→ **Try it**
Could you retype every record below exactly as it appears?

Extracted data entries
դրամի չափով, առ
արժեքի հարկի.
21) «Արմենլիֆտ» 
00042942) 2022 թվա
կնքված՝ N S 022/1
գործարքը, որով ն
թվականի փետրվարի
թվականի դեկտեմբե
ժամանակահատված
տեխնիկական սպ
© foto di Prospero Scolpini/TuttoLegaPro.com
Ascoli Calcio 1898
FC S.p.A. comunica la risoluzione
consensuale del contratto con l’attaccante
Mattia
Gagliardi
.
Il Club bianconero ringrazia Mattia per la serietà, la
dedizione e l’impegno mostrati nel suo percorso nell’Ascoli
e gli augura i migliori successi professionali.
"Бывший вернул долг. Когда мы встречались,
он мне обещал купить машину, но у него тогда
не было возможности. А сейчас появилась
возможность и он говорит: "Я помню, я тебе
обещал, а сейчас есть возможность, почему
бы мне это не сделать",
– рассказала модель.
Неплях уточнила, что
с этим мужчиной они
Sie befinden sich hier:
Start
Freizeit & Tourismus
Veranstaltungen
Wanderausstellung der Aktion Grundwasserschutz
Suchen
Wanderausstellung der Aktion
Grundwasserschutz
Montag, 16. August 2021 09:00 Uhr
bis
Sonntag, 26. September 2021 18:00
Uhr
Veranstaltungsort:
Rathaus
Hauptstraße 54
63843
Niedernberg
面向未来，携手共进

→ **Answer below**
դրամի չափով, առ
արժեքի հարկի.
21) «Արմենլիֆտ» 
00042942) 2022 թվա
կնքված՝ N S 022/1
գործարքը, որով ն
թվականի փետրվարի
թվականի դեկտեմբե
ժամանակահատված
տեխնիկական սպ
© foto di Prospero Scolpini/TuttoLegaPro.com
Ascoli Calcio 1898
FC S.p.A. comunica la risoluzione
consensuale del contratto con l’attaccante
Mattia
Gagliardi
.
Il Club bianconero ringrazia Mattia per la serietà, la
dedizione e l’impegno mostrati nel suo percorso nell’Ascoli
e gli augura i migliori successi professionali.
"Бывший вернул долг. Когда мы встречались,
он мне обещал купить машину, но у него тогда
не было возможности. А сейчас появилась
возможность и он говорит: "Я помню, я тебе
обещал, а сейчас есть возможность, почему
бы мне это не сделать",
– рассказала модель.
Неплях уточнила, что
с этим мужчиной они
Sie befinden sich hier:
Start
Freizeit & Tourismus
Veranstaltungen
Wanderausstellung der Aktion Grundwasserschutz
Suchen
Wanderausstellung der Aktion
Grundwasserschutz
Montag, 16. August 2021 09:00 Uhr
bis
Sonntag, 26. September 2021 18:00
Uhr
Veranstaltungsort:
Rathaus
Hauptstraße 54
63843
Niedernberg
面向未来，携手共进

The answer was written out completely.